Villa San Giovanni (Reggio Calabria) - La sezione di Reggio Calabria del Tar (Tropiano presidente, a latere Fontana e Testini), accogliendo il ricorso di alcuni consiglieri di minoranza e di ex candidati, ha annullato il decreto con cui il sindaco eletto lo scorso mese di giugno di Villa San Giovanni, Giovanni Siclari, che era sospeso per effetto della legge 'Severino' ancora prima della formazione delle liste per una condanna per reati amministrativi, aveva nominato al suo posto come reggente la vicesindaca Maria Grazia Richichi.
I giudici amministrativi hanno anche bocciato l'atto con cui Maria Grazia Richichi aveva nominato la sua Giunta municipale, con il conseguente annullamento di tutti gli atti amministrativi adottati dalla compagine di centrodestra che guida il comune.

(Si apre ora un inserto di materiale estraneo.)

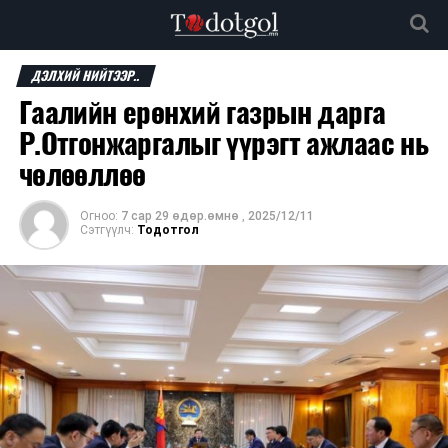
ДЭЛХИЙ НИЙТЭЭР..
Гаалийн ерөнхий газрын дарга
Р.Отгонжаргалыг үүрэгт ажлаас нь
чөлөөллөө
Огноо:
7 сар 29 өдөр.өмнө
,
2025/12/11
Сэтгүүлч:
Тодотгол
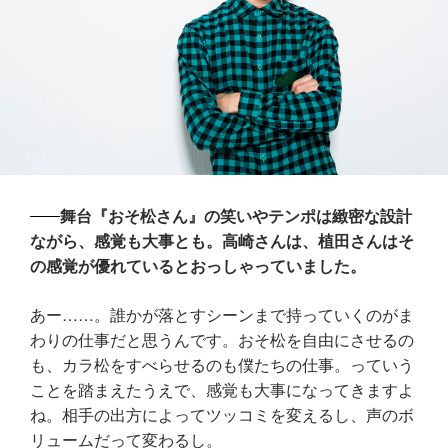
舞台『おそ松さん』の笑いやテンポは緻密な設計
ながら、感覚も大事とも。高崎さんは、植田さんはそ
の感覚が優れているとおっしゃっていました。
あー……。誰かが落とすシーンまで持っていくのがま
わりの仕事だと思うんです。おそ松を自由にさせるの
も、カラ松をすべらせるのも僕たちの仕事。っていう
ことを踏まえたうえで、感覚も大事になってきますよ
ね。相手の出方によってツッコミを変えるし、声のボ
リュームだって変わるし。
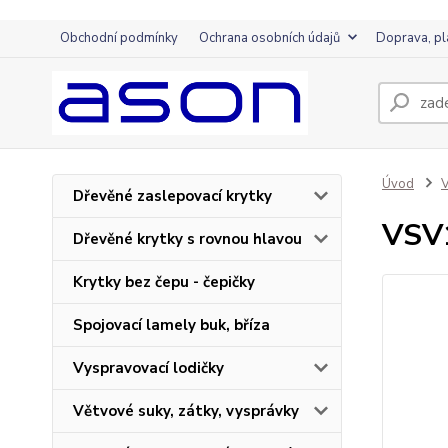
Obchodní podmínky
Ochrana osobních údajů
Doprava, pl
Úvod
V
Dřevěné zaslepovací krytky
VSV1
Dřevěné krytky s rovnou hlavou
Krytky bez čepu - čepičky
Spojovací lamely buk, bříza
Vyspravovací lodičky
Větvové suky, zátky, vysprávky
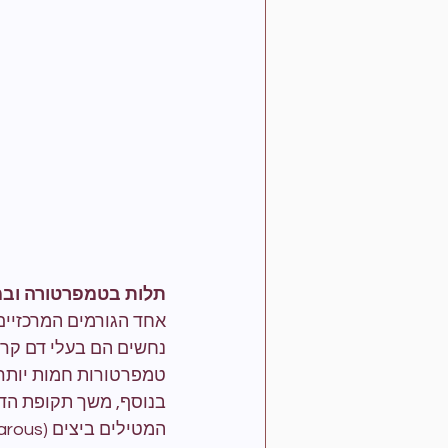
תלות בטמפרטורה ובמי
אחד הגורמים המרכזיים
נחשים הם בעלי דם קר,
טמפרטורות חמות יותר י
בנוסף, משך תקופת הדג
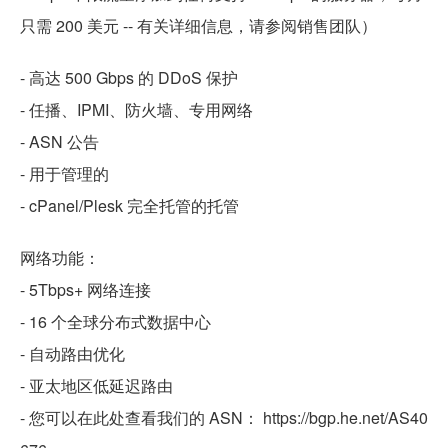
只需 200 美元 -- 有关详细信息，请参阅销售团队）
- 高达 500 Gbps 的 DDoS 保护
- 任播、IPMI、防火墙、专用网络
- ASN 公告
- 用于管理的
- cPanel/Plesk 完全托管的托管
网络功能：
- 5Tbps+ 网络连接
- 16 个全球分布式数据中心
- 自动路由优化
- 亚太地区低延迟路由
- 您可以在此处查看我们的 ASN： https://bgp.he.net/AS40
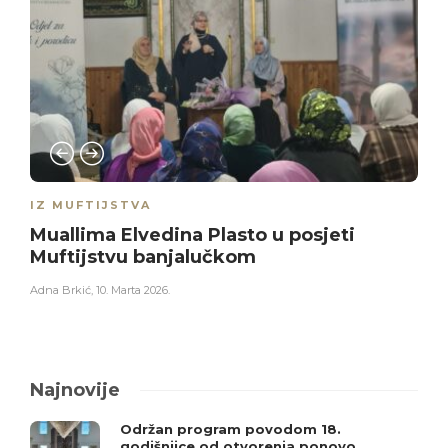
IZ MUFTIJSTVA
Muallima Elvedina Plasto u posjeti
Muftijstvu banjalučkom
Adna Brkić
,
10. Marta 2026.
Najnovije
Održan program povodom 18.
godišnjice od otvorenja ponovo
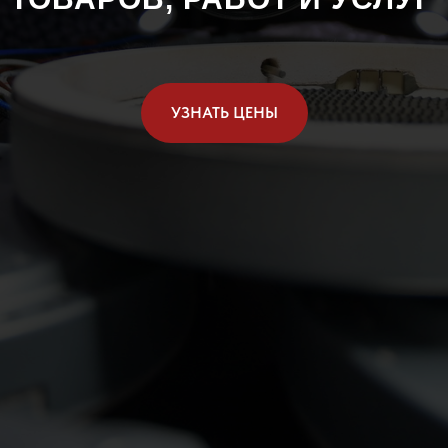
УЗНАТЬ ЦЕНЫ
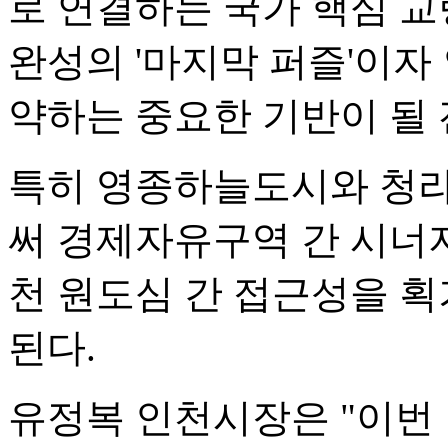
로 연결하는 국가 핵심 교
완성의 '마지막 퍼즐'이자 
약하는 중요한 기반이 될 
특히 영종하늘도시와 청
써 경제자유구역 간 시너지
천 원도심 간 접근성을 
된다.
유정복 인천시장은 "이번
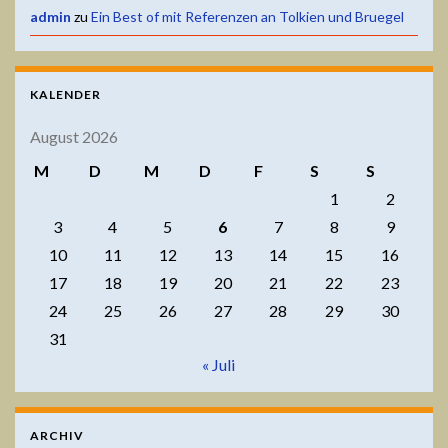
admin
zu
Ein Best of mit Referenzen an Tolkien und Bruegel
KALENDER
August 2026
M
D
M
D
F
S
S
1
2
3
4
5
6
7
8
9
10
11
12
13
14
15
16
17
18
19
20
21
22
23
24
25
26
27
28
29
30
31
« Juli
ARCHIV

Giovanni Siclari, che la scorsa legislatura aveva ricoperto l'incarico di assessore nella giunta guidata da Rocco La Valle, fermato per ordine della Procura antimafia di Reggio Calabria nell'ambito dell'inchiesta 'Metauros' sulla gestione del termovalorizzatore di Gioia Tauro, era stato condannato a un anno di reclusione per abuso d'ufficio per una concessione illegittima di uno stabilimento balneare. Nonostante la condanna e la sospensione prevista dalla legge Severino, Giovanni Siclari aveva deciso ugualmente di candidarsi a sindaco di Villa San Giovanni per la lista "Leali per Villa", risultata vincente. Dopo la sua proclamazione e quella degli eletti, Siclari aveva quindi nominato assessore Maria Grazia Richichi, affidandole anche l'incarico di vicesindaco, procedura che adesso il Tar ha dichiarato illegittima.